Question

If the temperature of the Sun were to increase from T to 2T and its radius from R to 2R. The ratio of power radiated by it would become:
A. 64 times
B. 16 times
C. 32 times
D. 4 times

Answer 1

Hint: The problem is based on the blackbody radiation concept. Stefan Boltzmann’s law which will be necessary to solve the current problem is $E=\sigma A{{T}^{4}}.$ E refers to energy, A refers to area of the radiating body, T refers to temperature of the body and $\sigma$ refers to Stefan's constant.

Step by step solution:
Let’s start by discussing what is Stefan Boltzmann law.
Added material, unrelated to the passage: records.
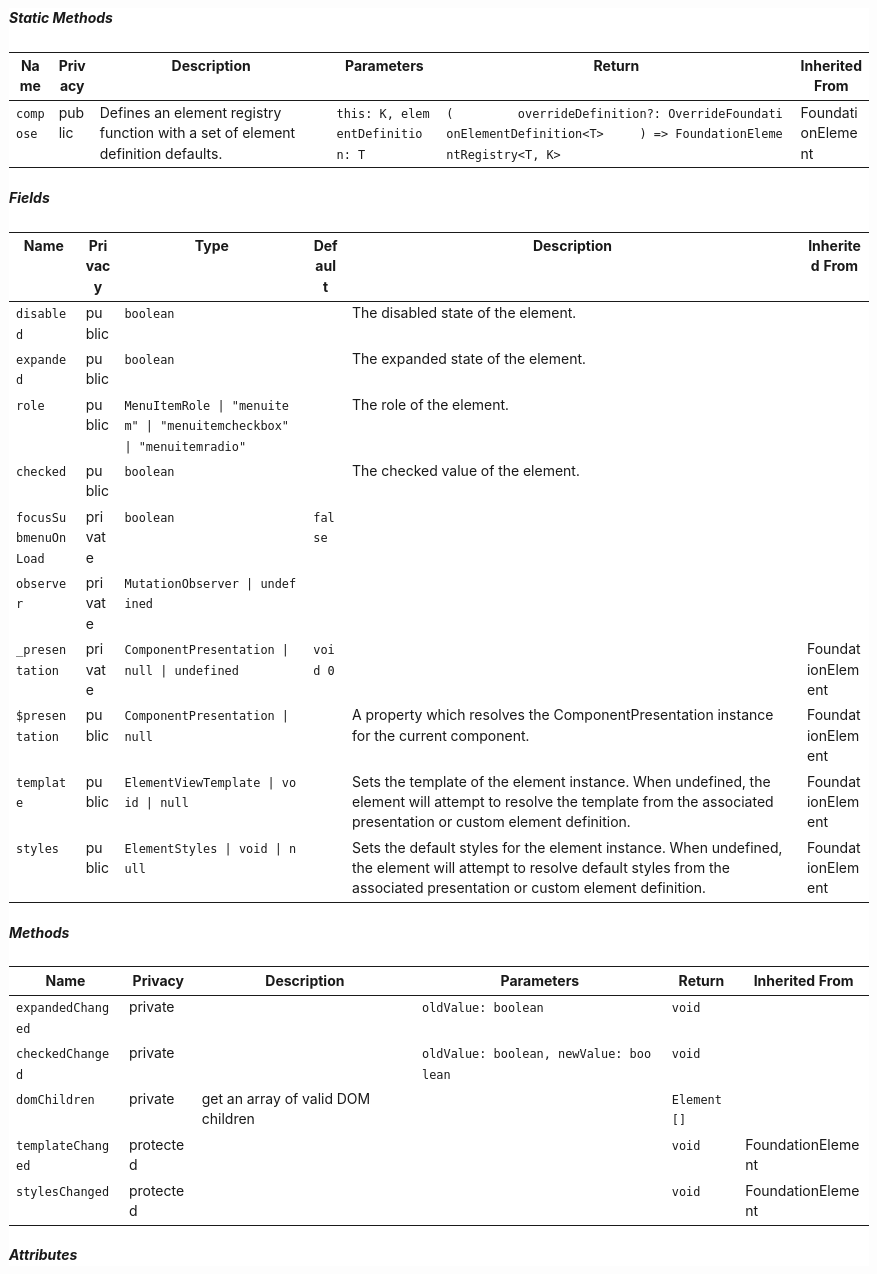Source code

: ##### Static Methods

| Name      | Privacy | Description                                                                     | Parameters                      | Return                                                                                                             | Inherited From    |
| --------- | ------- | ------------------------------------------------------------------------------- | ------------------------------- | ------------------------------------------------------------------------------------------------------------------ | ----------------- |
| `compose` | public  | Defines an element registry function with a set of element definition defaults. | `this: K, elementDefinition: T` | `(         overrideDefinition?: OverrideFoundationElementDefinition<T>     ) => FoundationElementRegistry<T, K>` | FoundationElement |

##### Fields

| Name                 | Privacy | Type                                                                  | Default  | Description                                                                                                                                                                                           | Inherited From    |
| -------------------- | ------- | --------------------------------------------------------------------- | -------- | ----------------------------------------------------------------------------------------------------------------------------------------------------------------------------------------------------- | ----------------- |
| `disabled`           | public  | `boolean`                                                             |          | The disabled state of the element.                                                                                                                                                                    |                   |
| `expanded`           | public  | `boolean`                                                             |          | The expanded state of the element.                                                                                                                                                                    |                   |
| `role`               | public  | `MenuItemRole \| "menuitem" \| "menuitemcheckbox" \| "menuitemradio"` |          | The role of the element.                                                                                                                                                                              |                   |
| `checked`            | public  | `boolean`                                                             |          | The checked value of the element.                                                                                                                                                                     |                   |
| `focusSubmenuOnLoad` | private | `boolean`                                                             | `false`  |                                                                                                                                                                                                       |                   |
| `observer`           | private | `MutationObserver \| undefined`                                       |          |                                                                                                                                                                                                       |                   |
| `_presentation`      | private | `ComponentPresentation \| null \| undefined`                          | `void 0` |                                                                                                                                                                                                       | FoundationElement |
| `$presentation`      | public  | `ComponentPresentation \| null`                                       |          | A property which resolves the ComponentPresentation instance&#xD;&#xA;for the current component.                                                                                                      | FoundationElement |
| `template`           | public  | `ElementViewTemplate \| void \| null`                                 |          | Sets the template of the element instance. When undefined,&#xD;&#xA;the element will attempt to resolve the template from&#xD;&#xA;the associated presentation or custom element definition.          | FoundationElement |
| `styles`             | public  | `ElementStyles \| void \| null`                                       |          | Sets the default styles for the element instance. When undefined,&#xD;&#xA;the element will attempt to resolve default styles from&#xD;&#xA;the associated presentation or custom element definition. | FoundationElement |

##### Methods

| Name              | Privacy   | Description                        | Parameters                             | Return      | Inherited From    |
| ----------------- | --------- | ---------------------------------- | -------------------------------------- | ----------- | ----------------- |
| `expandedChanged` | private   |                                    | `oldValue: boolean`                    | `void`      |                   |
| `checkedChanged`  | private   |                                    | `oldValue: boolean, newValue: boolean` | `void`      |                   |
| `domChildren`     | private   | get an array of valid DOM children |                                        | `Element[]` |                   |
| `templateChanged` | protected |                                    |                                        | `void`      | FoundationElement |
| `stylesChanged`   | protected |                                    |                                        | `void`      | FoundationElement |

##### Attributes

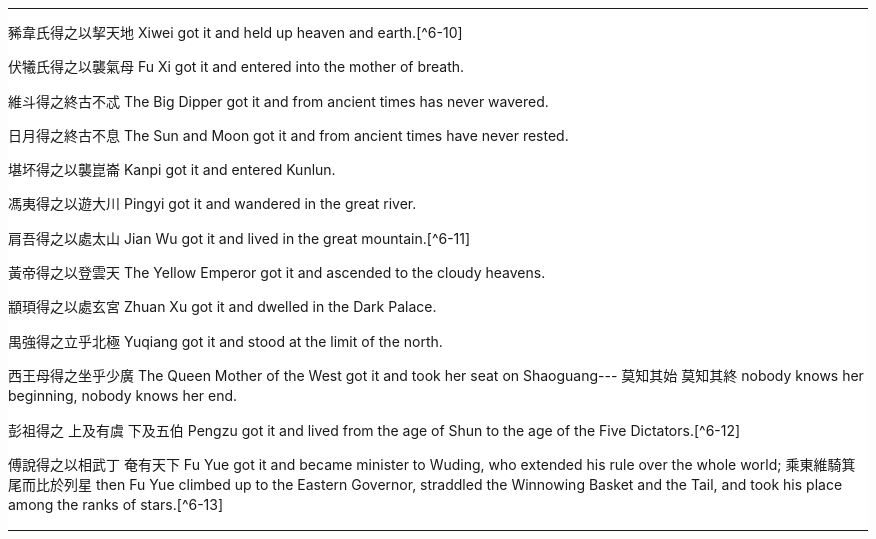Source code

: ***

豨韋氏得之以挈天地
Xiwei got it and held up heaven and earth.[^6-10]

伏犧氏得之以襲氣母
Fu Xi got it and entered into the mother of breath.

維斗得之終古不忒
The Big Dipper got it and from ancient times has never wavered.

日月得之終古不息
The Sun and Moon got it and from ancient times have never rested.

堪坏得之以襲崑崙
Kanpi got it and entered Kunlun.

馮夷得之以遊大川
Pingyi got it and wandered in the great river.

肩吾得之以處太山
Jian Wu got it and lived in the great mountain.[^6-11]

黃帝得之以登雲天
The Yellow Emperor got it and ascended to the cloudy heavens.

顓頊得之以處玄宮
Zhuan Xu got it and dwelled in the Dark Palace.

禺強得之立乎北極
Yuqiang got it and stood at the limit of the north.

西王母得之坐乎少廣
The Queen Mother of the West got it
and took her seat on Shaoguang---
莫知其始
莫知其終
nobody knows her beginning,
nobody knows her end.

彭祖得之
上及有虞
下及五伯
Pengzu got it
and lived from the age of Shun
to the age of the Five Dictators.[^6-12]

傅說得之以相武丁
奄有天下
Fu Yue got it and became minister to Wuding,
who extended his rule over the whole world;
乘東維騎箕尾而比於列星
then Fu Yue climbed up to the Eastern Governor,
straddled the Winnowing Basket and the Tail,
and took his place among the ranks of stars.[^6-13]

---
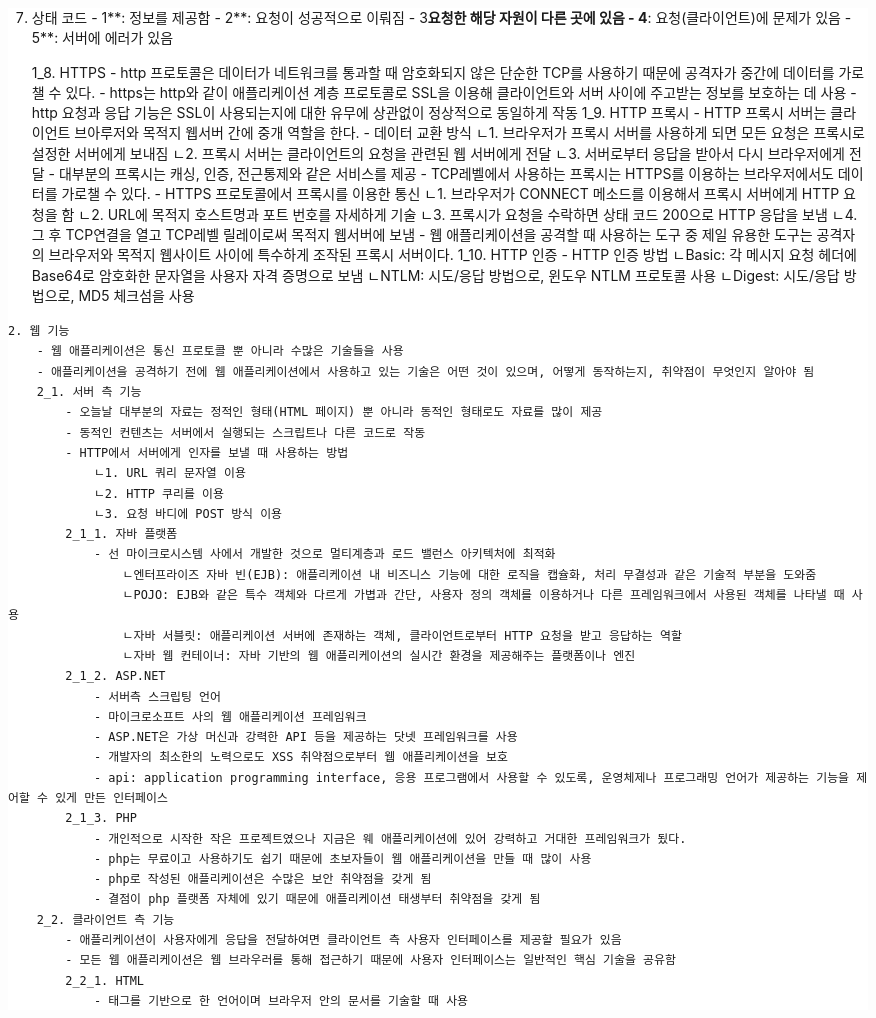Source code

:   7. 상태 코드
    - 1**: 정보를 제공함
    - 2**: 요청이 성공적으로 이뤄짐
    - 3**요청한 해당 자원이 다른 곳에 있음
    - 4**: 요청(클라이언트)에 문제가 있음
    - 5**: 서버에 에러가 있음
    
        1_8. HTTPS
            - http 프로토콜은 데이터가 네트워크를 통과할 때 암호화되지 않은 단순한 TCP를 사용하기 때문에 공격자가 중간에 데이터를 가로챌 수 있다.
            - https는 http와 같이 애플리케이션 계층 프로토콜로 SSL을 이용해 클라이언트와 서버 사이에 주고받는 정보를 보호하는 데 사용
            - http 요청과 응답 기능은 SSL이 사용되는지에 대한 유무에 상관없이 정상적으로 동일하게 작동
        1_9. HTTP 프록시
            - HTTP 프록시 서버는 클라이언트 브아루저와 목적지 웹서버 간에 중개 역할을 한다.
            - 데이터 교환 방식
                ㄴ1. 브라우저가 프록시 서버를 사용하게 되면 모든 요청은 프록시로 설정한 서버에게 보내짐
                ㄴ2. 프록시 서버는 클라이언트의 요청을 관련된 웹 서버에게 전달
                ㄴ3. 서버로부터 응답을 받아서 다시 브라우저에게 전달
            - 대부분의 프록시는 캐싱, 인증, 전근통제와 같은 서비스를 제공
            - TCP레벨에서 사용하는 프록시는 HTTPS를 이용하는 브라우저에서도 데이터를 가로챌 수 있다.
            - HTTPS 프로토콜에서 프록시를 이용한 통신
                ㄴ1. 브라우저가 CONNECT 메소드를 이용해서 프록시 서버에게 HTTP 요청을 함
                ㄴ2. URL에 목적지 호스트명과 포트 번호를 자세하게 기술
                ㄴ3. 프록시가 요청을 수락하면 상태 코드 200으로 HTTP 응답을 보냄
                ㄴ4. 그 후 TCP연결을 열고 TCP레벨 릴레이로써 목적지 웹서버에 보냄
            - 웹 애플리케이션을 공격할 때 사용하는 도구 중 제일 유용한 도구는 공격자의 브라우저와 목적지 웹사이트 사이에 특수하게 조작된 프록시 서버이다.
        1_10. HTTP 인증
            - HTTP 인증 방법
                ㄴBasic: 각 메시지 요청 헤더에 Base64로 암호화한 문자열을 사용자 자격 증명으로 보냄
                ㄴNTLM: 시도/응답 방법으로, 윈도우 NTLM 프로토콜 사용
                ㄴDigest: 시도/응답 방법으로, MD5 체크섬을 사용
    
    2. 웹 기능
        - 웹 애플리케이션은 통신 프로토콜 뿐 아니라 수많은 기술들을 사용
        - 애플리케이션을 공격하기 전에 웹 애플리케이션에서 사용하고 있는 기술은 어떤 것이 있으며, 어떻게 동작하는지, 취약점이 무엇인지 알아야 됨
        2_1. 서버 측 기능
            - 오늘날 대부분의 자료는 정적인 형태(HTML 페이지) 뿐 아니라 동적인 형태로도 자료를 많이 제공
            - 동적인 컨텐츠는 서버에서 실행되는 스크립트나 다른 코드로 작동
            - HTTP에서 서버에게 인자를 보낼 때 사용하는 방법
                ㄴ1. URL 쿼리 문자열 이용
                ㄴ2. HTTP 쿠리를 이용
                ㄴ3. 요청 바디에 POST 방식 이용
            2_1_1. 자바 플랫폼
                - 선 마이크로시스템 사에서 개발한 것으로 멀티계층과 로드 밸런스 아키텍처에 최적화
                    ㄴ엔터프라이즈 자바 빈(EJB): 애플리케이션 내 비즈니스 기능에 대한 로직을 캡슐화, 처리 무결성과 같은 기술적 부분을 도와줌
                    ㄴPOJO: EJB와 같은 특수 객체와 다르게 가볍과 간단, 사용자 정의 객체를 이용하거나 다른 프레임워크에서 사용된 객체를 나타낼 때 사용
                    ㄴ자바 서블릿: 애플리케이션 서버에 존재하는 객체, 클라이언트로부터 HTTP 요청을 받고 응답하는 역할
                    ㄴ자바 웹 컨테이너: 자바 기반의 웹 애플리케이션의 실시간 환경을 제공해주는 플랫폼이나 엔진
            2_1_2. ASP.NET
                - 서버측 스크립팅 언어
                - 마이크로소프트 사의 웹 애플리케이션 프레임워크
                - ASP.NET은 가상 머신과 강력한 API 등을 제공하는 닷넷 프레임워크를 사용
                - 개발자의 최소한의 노력으로도 XSS 취약점으로부터 웹 애플리케이션을 보호
                - api: application programming interface, 응용 프로그램에서 사용할 수 있도록, 운영체제나 프로그래밍 언어가 제공하는 기능을 제어할 수 있게 만든 인터페이스
            2_1_3. PHP
                - 개인적으로 시작한 작은 프로젝트였으나 지금은 웨 애플리케이션에 있어 강력하고 거대한 프레임워크가 됬다.
                - php는 무료이고 사용하기도 쉽기 때문에 초보자들이 웹 애플리케이션을 만들 때 많이 사용
                - php로 작성된 애플리케이션은 수많은 보안 취약점을 갖게 됨
                - 결점이 php 플랫폼 자체에 있기 때문에 애플리케이션 태생부터 취약점을 갖게 됨
        2_2. 클라이언트 측 기능
            - 애플리케이션이 사용자에게 응답을 전달하여면 클라이언트 측 사용자 인터페이스를 제공할 필요가 있음
            - 모든 웹 애플리케이션은 웹 브라우러를 통해 접근하기 때문에 사용자 인터페이스는 일반적인 핵심 기술을 공유함
            2_2_1. HTML
                - 태그를 기반으로 한 언어이며 브라우저 안의 문서를 기술할 때 사용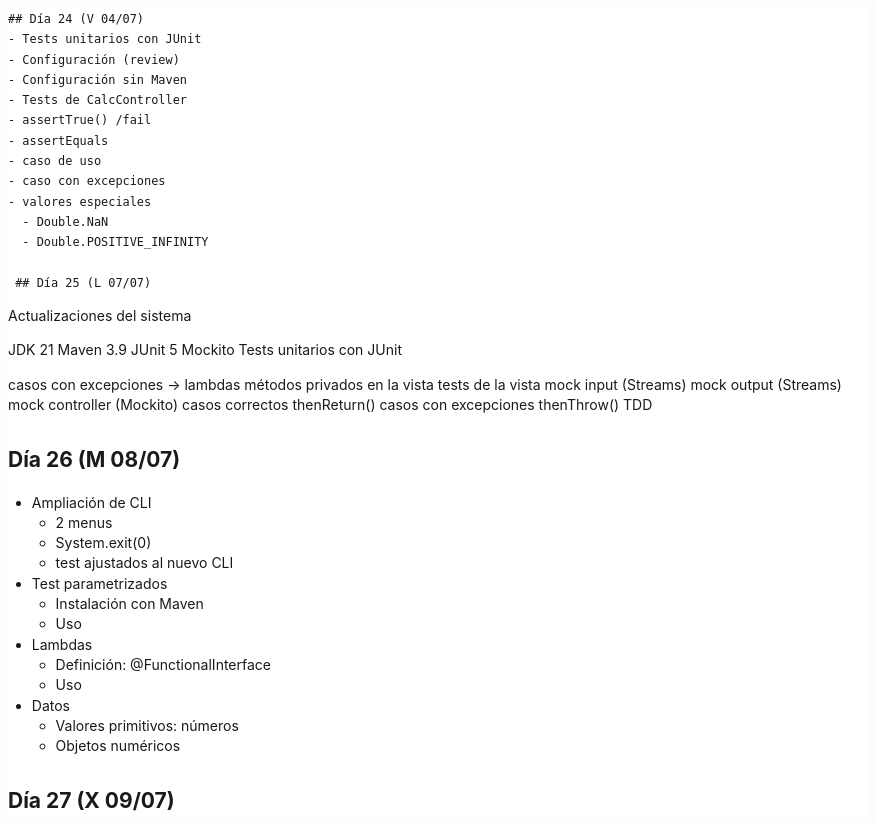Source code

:     ## Día 24 (V 04/07)
    - Tests unitarios con JUnit
    - Configuración (review)
    - Configuración sin Maven
    - Tests de CalcController
    - assertTrue() /fail
    - assertEquals
    - caso de uso
    - caso con excepciones
    - valores especiales
      - Double.NaN
      - Double.POSITIVE_INFINITY

     ## Día 25 (L 07/07)
Actualizaciones del sistema

JDK 21
Maven 3.9
JUnit 5
Mockito
Tests unitarios con JUnit

casos con excepciones -> lambdas
métodos privados en la vista
tests de la vista
mock input (Streams)
mock output (Streams)
mock controller (Mockito)
casos correctos thenReturn()
casos con excepciones thenThrow()
TDD

## Día 26 (M 08/07)

- Ampliación de CLI
  - 2 menus
  - System.exit(0)
  - test ajustados al nuevo CLI
- Test parametrizados
  - Instalación con Maven
  - Uso
- Lambdas
  - Definición: @FunctionalInterface
  - Uso
- Datos
  - Valores primitivos: números
  - Objetos numéricos

## Día 27 (X 09/07)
This law states that, the total amount of radiation (energy) emitted from a black body per unit time is proportional to the fourth power of the absolute temperature of the black body.
When the proportionality is removed to equate, then the formula changes to, the radiation energy emitted by a black body is equal to the Stefan’s constant times the area of the black body times the fourth power of the absolute temperature of the black body.
That is, $E=\sigma A{{T}^{4}}.$ Here, E is the radiation energy, $\sigma$ is the Stefan’s constant, A is the area of the black body being considered and T is the absolute temperature of the black body.
The area of sun is given by, $A=4\pi {{R}^{2}}.$
For the first case, where the Sun’s absolute temperature is T and radius of Sun is R, the radiation energy of Sun in this case is: ${{E}_{1}}=\sigma {{A}_{1}}T_{1}^{4},{{A}_{1}}=4\pi {{R}^{2}},{{T}_{1}}=T.$
Therefore, ${{E}_{1}}=\sigma (4\pi {{R}^{2}}){{T}^{4}}\Rightarrow {{E}_{1}}=\sigma 4\pi {{R}^{2}}{{T}^{4}}.$
For the second case, where the Sun’s absolute temperature is 2T and radius of Sun is 2R, the radiation energy of Sun in this case is: ${{E}_{2}}=\sigma {{A}_{2}}T_{2}^{4},{{A}_{2}}=4\pi {{(2R)}^{2}}\Rightarrow {{A}_{2}}=4(4\pi {{R}^{2}}),{{T}_{2}}=2T.$
Therefore, ${{E}_{2}}=\sigma (4)(4\pi {{R}^{2}}){{(2T)}^{4}}\Rightarrow {{E}_{1}}=(64)\sigma 4\pi {{R}^{2}}{{T}^{4}}.$
That is, ${{E}_{2}}=64{{E}_{1}}\Rightarrow \dfrac{{{E}_{2}}}{{{E}_{1}}}=64.$ Hence, the power radiated by Sun in the second case would increase by 64 times as compared to the first case.

Note: The Stefan Boltzmann law can also be used for emission of radiation from a hot body, which isn’t a black body. It’s important to know that a hot body is being considered, since radiation can only be released by a body, when the body is excited, hence, a hot body in this case. For a sufficiently high temperature, the radiations from a body can be approximated to black body radiation, however since, it is not a black body completely, hence a part of the radiations will be absorbed back by the hot body as well.
However, the equation of Stefan Boltzmann law changes for emission by a hot body. An additional constant known as emissivity coefficient is added to the equation. This emissivity coefficient (e) is equal to the absorptive power of the hot body, which is specific for every kind of body and ranges from 0 to 1.
Hence, the general Stefan Boltzmann law is $E=\sigma eA{{T}^{4}},$ and for a black body, e=1.